Toute civilisation a son but ultime, son saint Graal à dénicher. Pour notre société occidentale, il s’agit du confort et, surtout de la sécurité. Le « risque zéro » est l’ambition de chacun de nos gouvernements successifs, et ce, quel que soit le bord politique. Pour Anne Dufourmantelle, docteur en philosophie et psychanalyste, ce n’est pas forcément bon signe : « Comment ne pas s’interroger sur ce que devient une culture qui ne peut plus penser le risque sans en faire un acte héroïque, une pure folie, une conduite déviante ? ». Ce qui est pure folie pour Anne Dufourmantelle c’est justement de croire au « risque zéro ». Le concept même est absurde, puisque le risque fait partie du « package » de la vie.
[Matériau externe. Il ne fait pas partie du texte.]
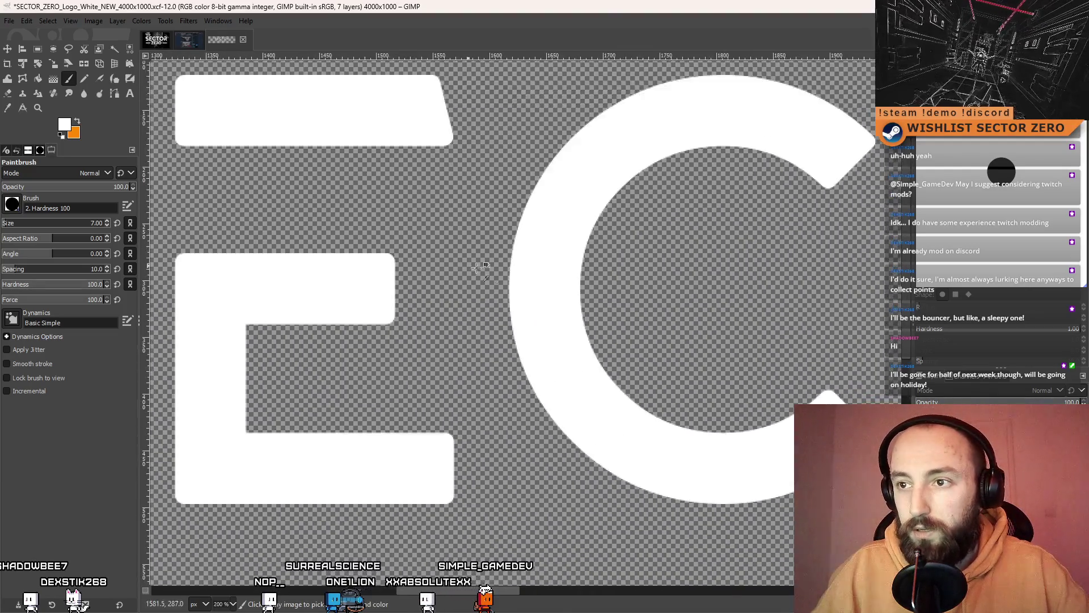
{"action": "scroll", "coordinate": [575, 315], "scroll_direction": "up", "scroll_amount": 1}
{"action": "scroll", "coordinate": [479, 309], "scroll_direction": "down", "scroll_amount": 3}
Y renoncer, c’est renoncer à vivre, et c’est là où veut en venir Anne Dufourmantelle quand elle écrit dans son Eloge du risque : « Risquer sa vie c’est peut, d’abord, ne pas mourir. » Pourquoi ? « Parce que morts, nous le sommes si souvent… […] Nous entrons dans l’ère de glaciation douce, d’anesthésie continuelle et légère avec loisirs organisés, pensées dirigées et vies en miettes, plus des objets en pagaille pour nous étourdir, empêcher l’étonnement, le pas de côté, la mise à distance effective dans l’instant. »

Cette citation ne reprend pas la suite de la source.